* [WHAT IS BEING ASKED]: Copy out the text of every entry below word for word, leaving out the pictures.

─── DATASET ENTRIES

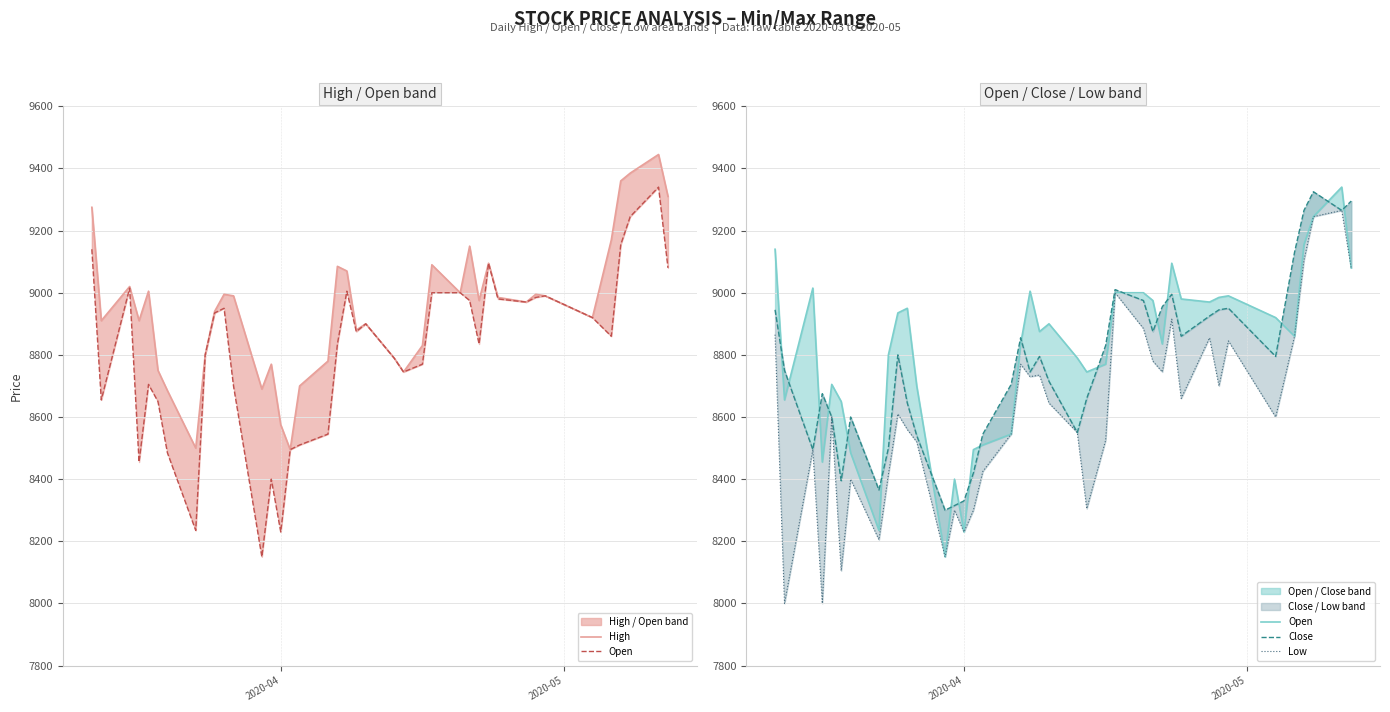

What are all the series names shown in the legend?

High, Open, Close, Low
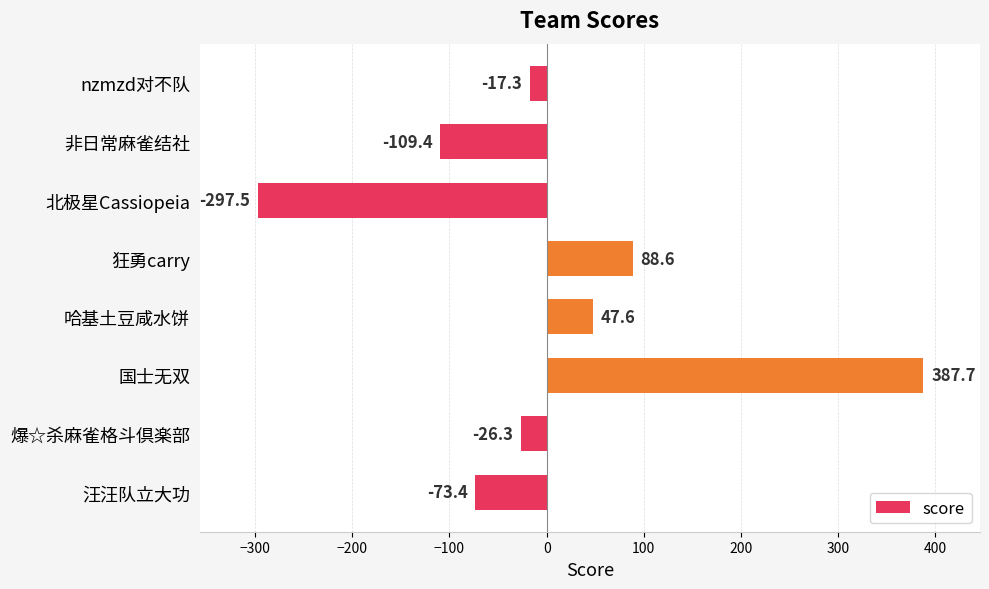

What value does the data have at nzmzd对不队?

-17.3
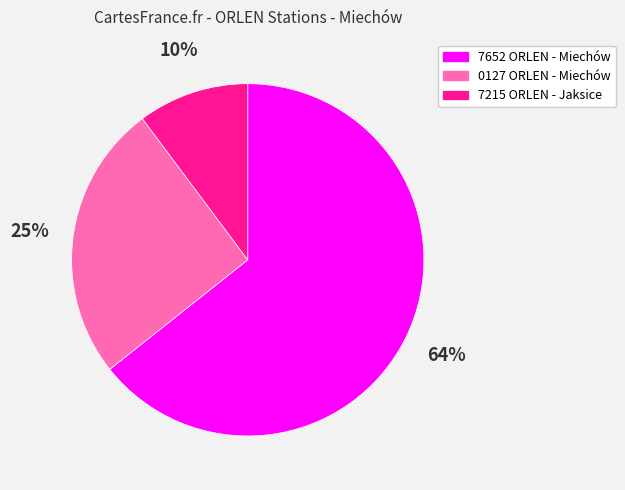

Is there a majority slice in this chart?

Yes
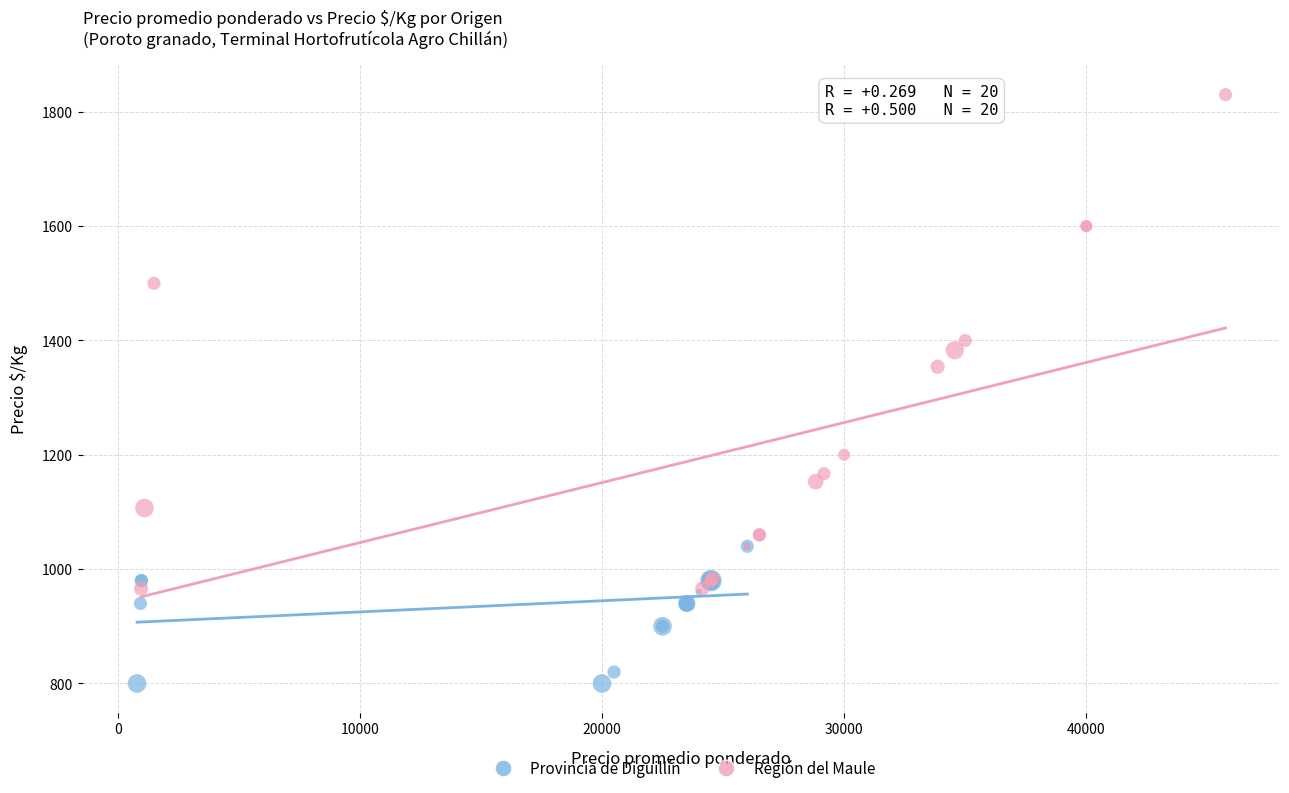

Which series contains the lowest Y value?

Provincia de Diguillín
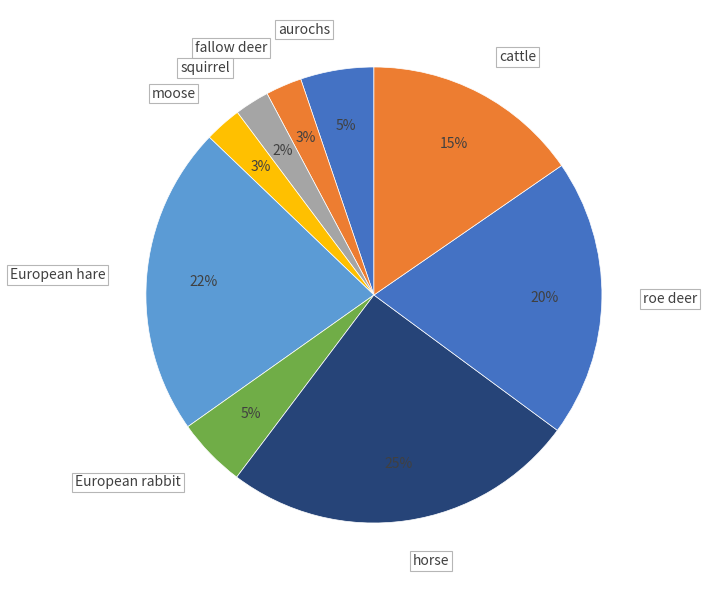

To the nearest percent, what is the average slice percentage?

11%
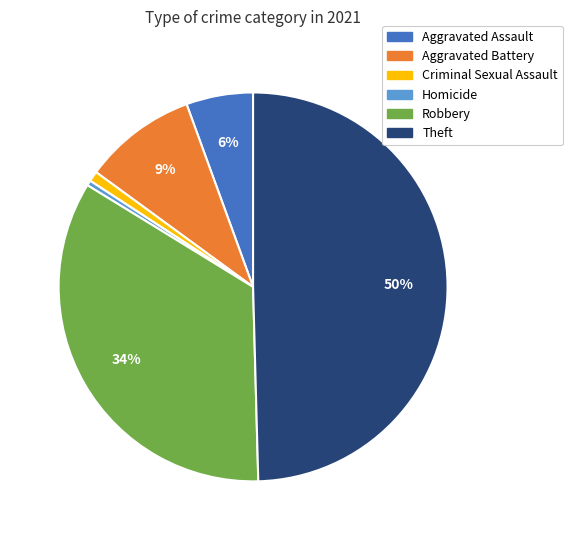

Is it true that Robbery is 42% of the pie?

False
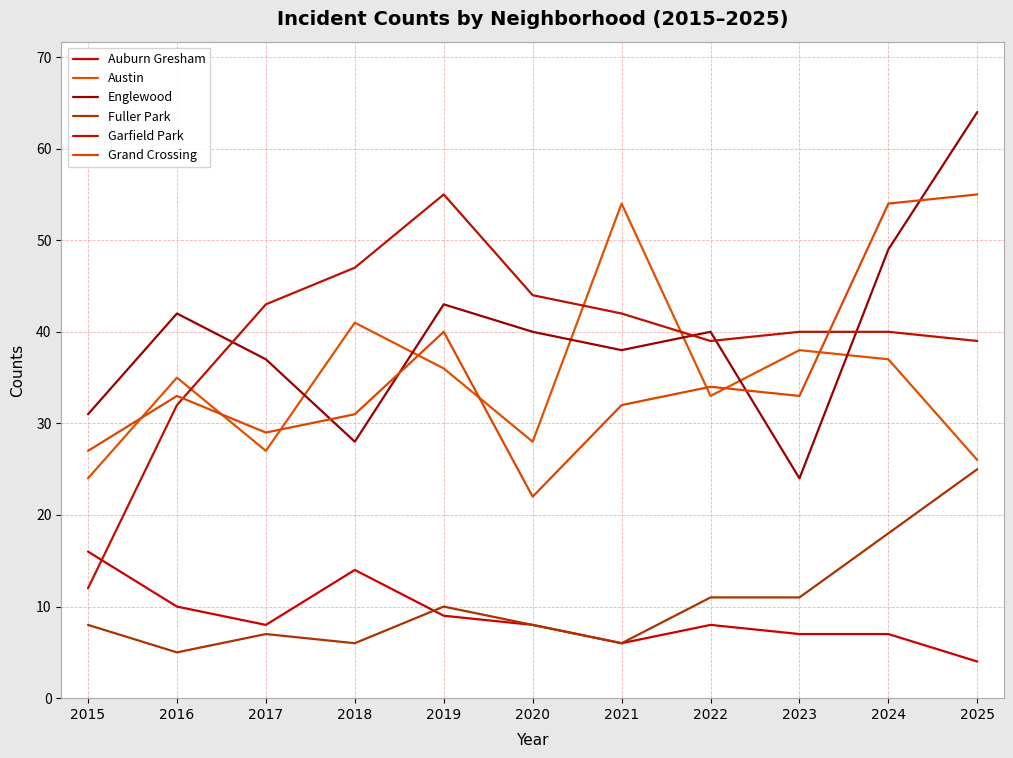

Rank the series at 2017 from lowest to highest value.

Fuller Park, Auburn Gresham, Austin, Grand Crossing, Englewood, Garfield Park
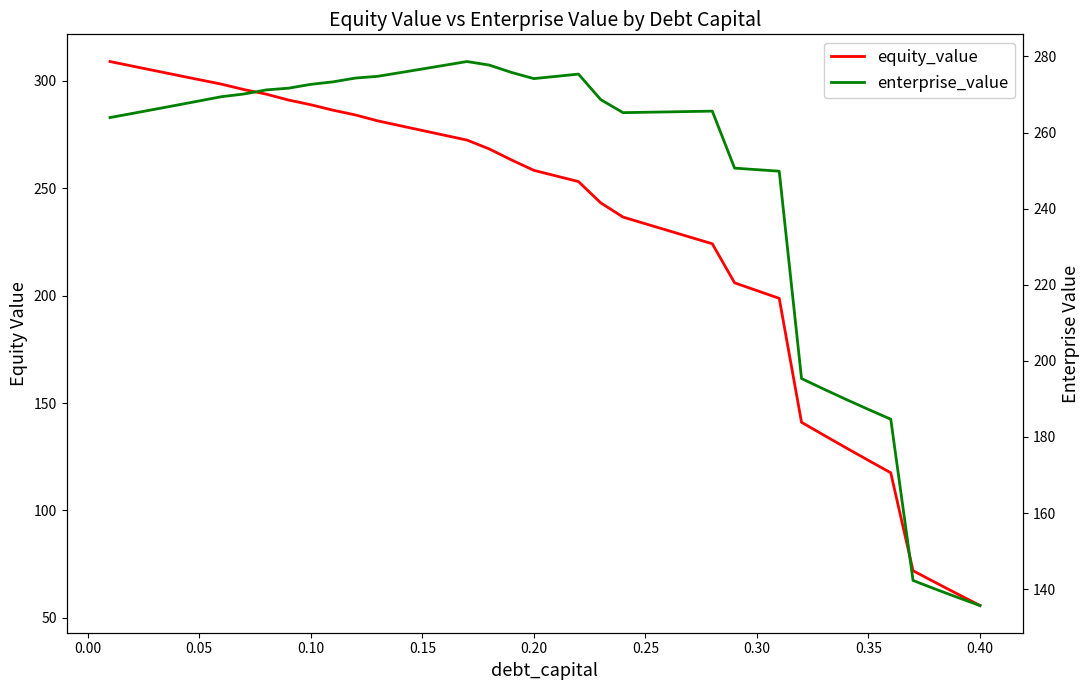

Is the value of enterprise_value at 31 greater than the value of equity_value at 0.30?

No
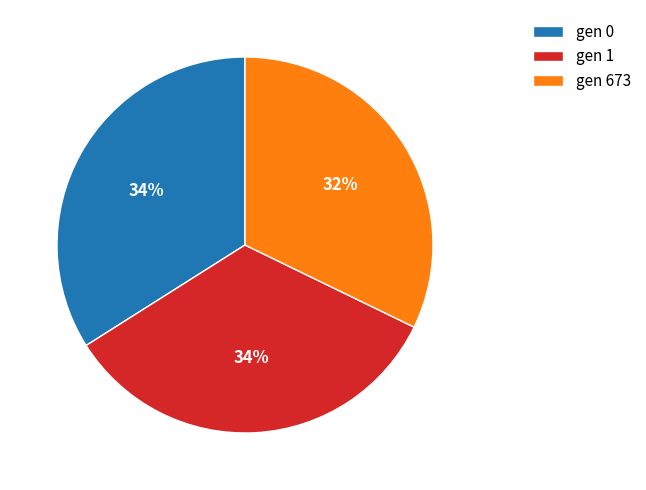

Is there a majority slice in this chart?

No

──────

* [REPLY TO THE TASK]:
What are all the series names shown in the legend?

High, Open, Close, Low

What value does the data have at nzmzd对不队?

-17.3

Is there a majority slice in this chart?

Yes

Which series contains the lowest Y value?

Provincia de Diguillín

To the nearest percent, what is the average slice percentage?

11%

Is it true that Robbery is 42% of the pie?

False

Rank the series at 2017 from lowest to highest value.

Fuller Park, Auburn Gresham, Austin, Grand Crossing, Englewood, Garfield Park

Is the value of enterprise_value at 31 greater than the value of equity_value at 0.30?

No

Is there a majority slice in this chart?

No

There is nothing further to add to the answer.